I paused, remembering the pity we all had felt for the Stolpels. ‘Go on,’ the major ordered.

I told him how the poor farmer had changed after losing his son. He had turned against the village, refusing even to come to Mass and forbidding his wife to go. People said that on Sundays, when the bells rang out, she would cry her heart out, for she was deeply devout.

‘Why wouldn’t he let her go?’ the major asked.

‘They said she sided with the boy, and Stolpel was bitter about it. He didn’t want her to talk to people. Two years after her son ran away, Frau Stolpel died. Her husband went to the funeral in his working clothes. Then he returned to his fields, and worked long into the night. He became more silent and hostile than ever.’

I paused. ‘Do you want me to go on, Major?’

‘Yes.’

My grandmother, I told him, wanted to help the lonely man. She offered him good land in exchange for his barren fields, but he shook his head and went on working. Then, one day, he was found face down on the ground. He was rushed to hospital in a nearby town. He had had a stroke. His farm was auctioned off, but that didn’t even bring in enough money to cover the hospital bills.

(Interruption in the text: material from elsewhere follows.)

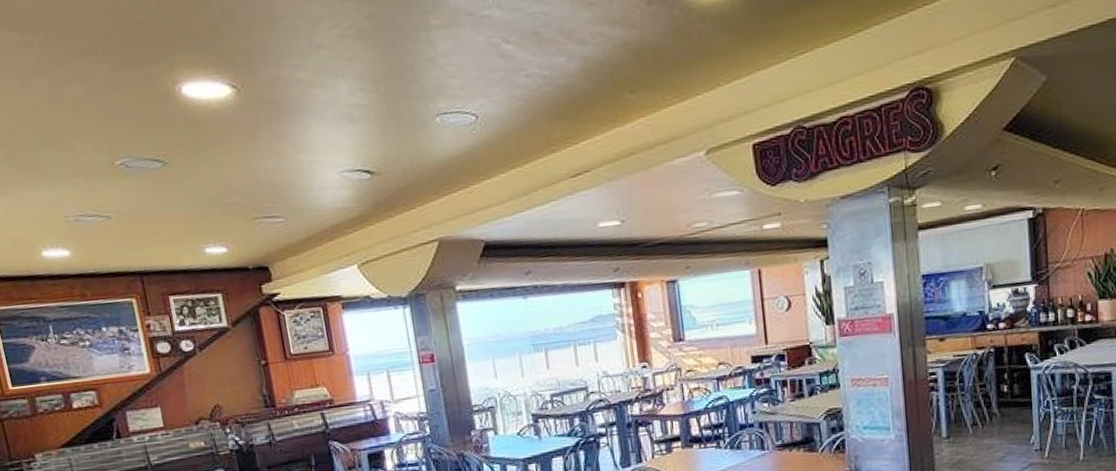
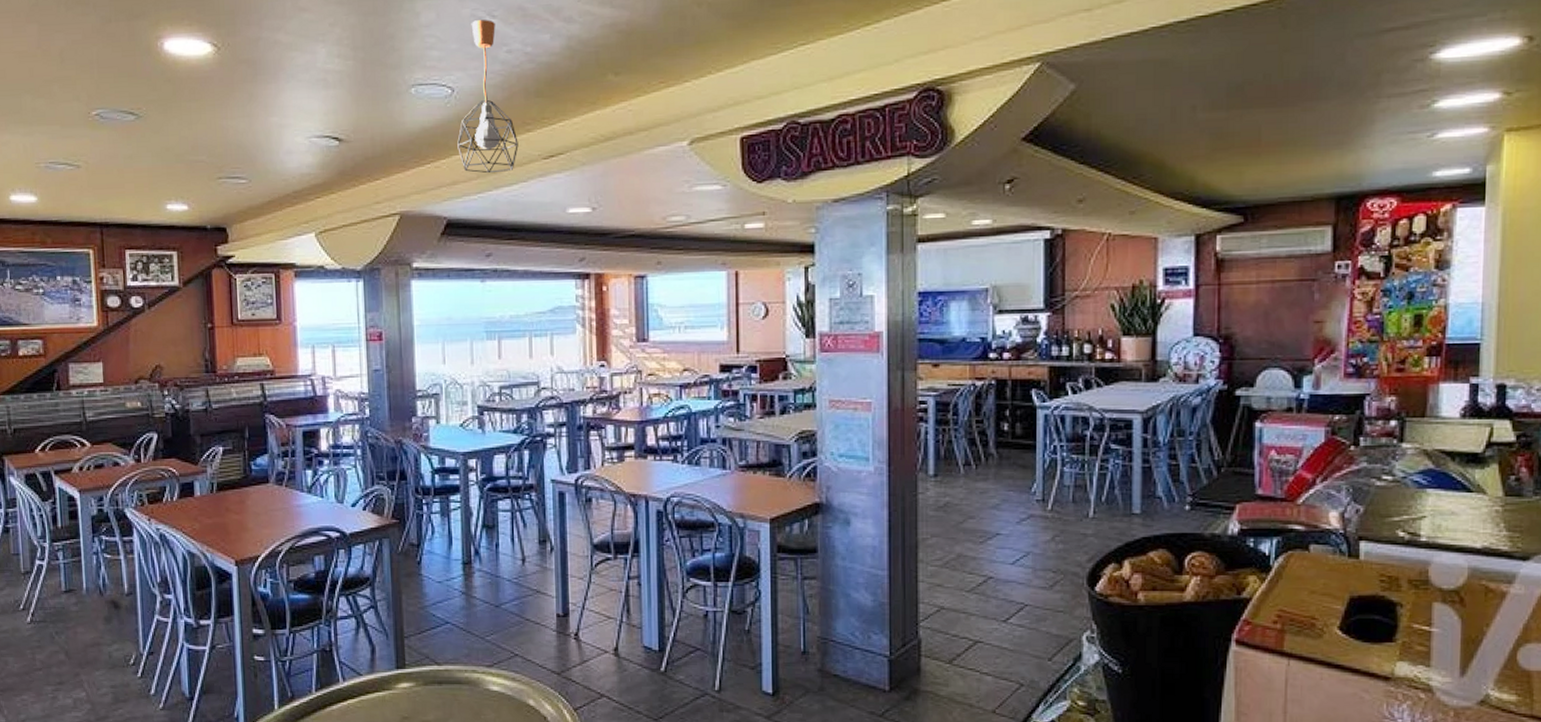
pendant light: none [486,46,546,195] -> present [457,20,519,174]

‘In the spring, he came back,’ I went on. ‘My grandmother found him wandering on his old farm, and led him to our house. She gave the old man a room, and he sat at our table. He rarely spoke, even in thanks, but he did everything he could to earn his food.

‘To my boyish eyes he seemed very old, with his white hair and his tottering step. At first I was a little afraid of him. Then one day, when I was trying to make my first fishing rod, and bungling the job, he took it from me, finished the job skilfully, and gave it back to me. He did all this without speaking, but with a gentleness that took away my fear. After that, there was an unspoken friendship between us.

‘When he died, Grandmother found his wife’s prayer book sewn inside his mattress. In it was a scribbled note: “Father, I go away now and will never come back. I go away because you do not love me. Please be good to Mother.” It was signed: “Josef”.

‘Now do you believe that I’m from Fichtenhorst?’ I finished, a bit embarrassed because I had allowed myself to ramble on about an old man.

The major did not answer. ‘Go back to your cell,’ he ordered harshly. As I turned to leave, he picked up the map. With dismay I realised that he had given me no chance to explain away that incriminating piece of paper – and people had received sentences of five to ten years’ hard labour on flimsier evidence of spying. I had fallen neatly into his trap. The fact that he had not once mentioned the map proved to me that his mind was made up.

I slept through the night, stupefied by fatigue and hopelessness. Early in the morning a guard woke me, saying: ‘Get ready.’

This was it. I was numb with despair.

‘We will take you to the Western Zone,’ the guard said.

Throughout the hour’s walk to the border between two soldiers, I kept expecting to be turned back. This was some cruel trick, I was sure. I still only half believed it when they handed me my papers, and motioned for me to cross the line into West Germany.

‘You are lucky,’ one of them said, not unkindly.

How right he was I understood only when I look inside my passport and saw a new stamp: ‘Second Illegal Crossing of the Border’.

It was signed: ‘Major Josef Stolpel’.